Typical high school students (nor most of the rest of us for that matter) probably have not mastered the level of science and math required to truly understand the research at the highest level. But I don’t believe content mastery is necessary for the news to have an impact. I’d like to see teachers introducing life-changing research like this to pique student curiosity and inspire a desire to ask more and know more. I’d like to see teachers encouraging students to think critically about the breakthrough—to ask questions like: How does this relate to what I already understand? What is the source? Are the results replicable? What do other scientists say about it? What does this mean for me? What will it mean for the Earth? Is there a role for government?

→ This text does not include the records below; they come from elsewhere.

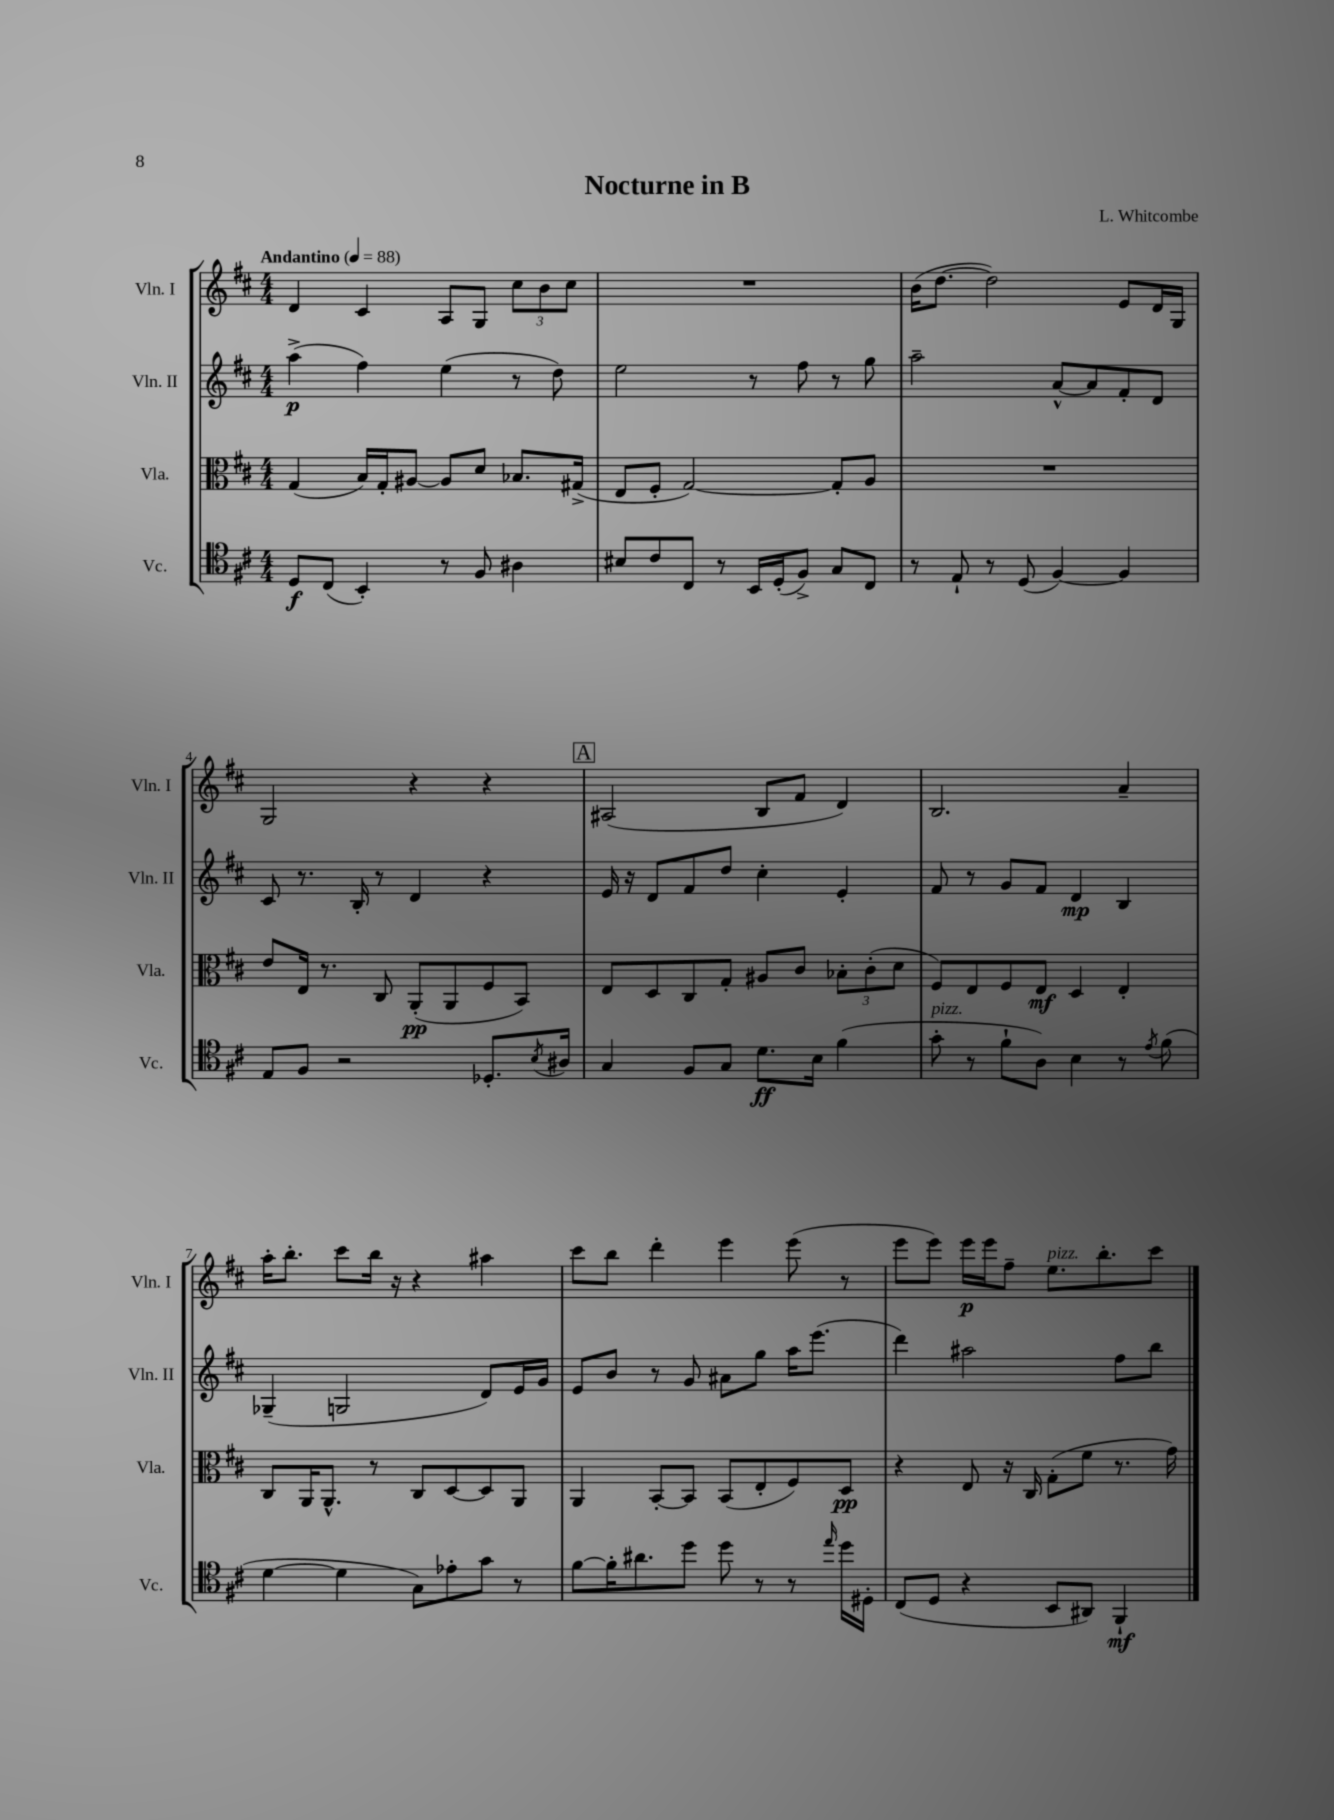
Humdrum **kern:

**kern	**kern	**kern	**kern
*staff4	*staff3	*staff2	*staff1
*clefC4	*clefC3	*clefG2	*clefG2
*k[f#c#]	*k[f#c#]	*k[f#c#]	*k[f#c#]
*M4/4	*M4/4	*M4/4	*M4/4
*MM88	*MM88	*MM88	*MM88
8D	(4G	(4aa^	4d
(8C#	.	.	.
4BB')	16B)	4ff#)	4c#
.	16G'	.	.
.	[8A#	.	.
8r	8A#]	(4ee	8A
8F#	8d	.	8G
4A#	8.B-	8r	12cc#
.	.	.	12b
.	.	8dd)	.
.	.	.	12cc#
.	(16G#^	.	.
=	=	=	=
8B#	8E	2ee	1r
8c#	8F#'	.	.
8C#	[2G)	.	.
8r	.	.	.
16BB	.	8r	.
(16D'	.	.	.
8F#^)	.	8ff#	.
8G	8G']	8r	.
8C#	8A	8gg	.
=	=	=	=
8r	1r	2aa~	(16b
.	.	.	[8.dd
8E`	.	.	.
8r	.	.	2dd])
(8D	.	.	.
[4F#)	.	[8a^^	.
.	.	8a]	.
4F#]	.	8f#'	8e
.	.	8d	16d
.	.	.	16G
=	=	=	=
8E	8e	8c#	2G
8F#	16E	8.r	.
.	8.r	.	.
2r	.	.	.
.	.	16B'	.
.	8C#	8r	.
.	(8AA'	4d	4r
.	8AA	.	.
8.D-'	8F#	4r	4r
.	8BB)	.	.
8qB	.	.	.
16A#	.	.	.
=	=	=	=
4G	8E	16e	(2A#
.	.	16r	.
.	8D	8d	.
8F#	8C#	8f#	.
8G	8G'	8dd	.
8.d	8A#	4cc#'	8B
.	8c#	.	8f#
16B	.	.	.
(4f#	12B-'	4e'	4d)
.	(12c#'	.	.
.	12d	.	.
=	=	=	=
8g'	8F#)	8f#	2.B
8r	8E	8r	.
8f#`	8F#	8g	.
8A)	8E	8f#	.
4B	4D	4d	.
8r	4E'	4B	4a~
8qe	.	.	.
(8f#	.	.	.
=	=	=	=
[4d	8C#	(4G-~	16aa'
.	.	.	8.bb'
.	16AA	.	.
.	8.AA^^	.	.
4d]	.	2G	8ccc#
.	8r	.	16bb
.	.	.	16r
8G)	8C#	.	4r
8e-'	[8D	.	.
8g	8D]	8d)	4aa#
8r	8AA	16e	.
.	.	16g	.
=	=	=	=
[8f#	4AA	8e	8ccc#
16f#']	.	8b	8bb
8.a#	.	.	.
.	[8BB'	8r	4ddd'
8dd	8BB]	8g	.
8dd	(8BB	8a#	4eee
8r	8E'	8gg	.
8r	8F#)	16aa	(8eee
.	.	(8.eee	.
16qqee	.	.	.
16dd	8D	.	8r
16D#'	.	.	.
=	=	=	=
(8C#	4r	4ddd)	8eee
8D	.	.	8eee)
4r	8E	2aa#	16eee
.	.	.	16eee
.	16r	.	8ff#~
.	16C#	.	.
8BB	(8G'	.	8.ee
8AA#)	8f#	.	.
.	.	.	8.bb'
4FF#`	8.r	8ff#	.
.	.	8bb	8ccc#
.	16g)	.	.
==	==	==	==
*-	*-	*-	*-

We have been building models of our place in the universe since prehistoric times out of a need to be a part of something bigger. Now we have a model that connects the very dust from which we are made to the fabric of the universe. I’d like to see all citizens appreciate these knowing that they are based on observations of the physical world and lead to testable predictions. Regarding the Scripps research, my hope is that educated citizens would be conscious and critical enough to snap to attention, because this is ground-breaking. I want to hear things like, “WHAT? 6-nucleotide DNA? I thought the genetic code had only 4 letters! Is this stuff ALIVE? What does it mean? Can we use it to cure disease? What happens when it gets outside the lab? Can the bacteria’s DNA get into our own? Who’s overseeing this? What protocols are in place? Have I voted this year? Is anyone minding the shop?”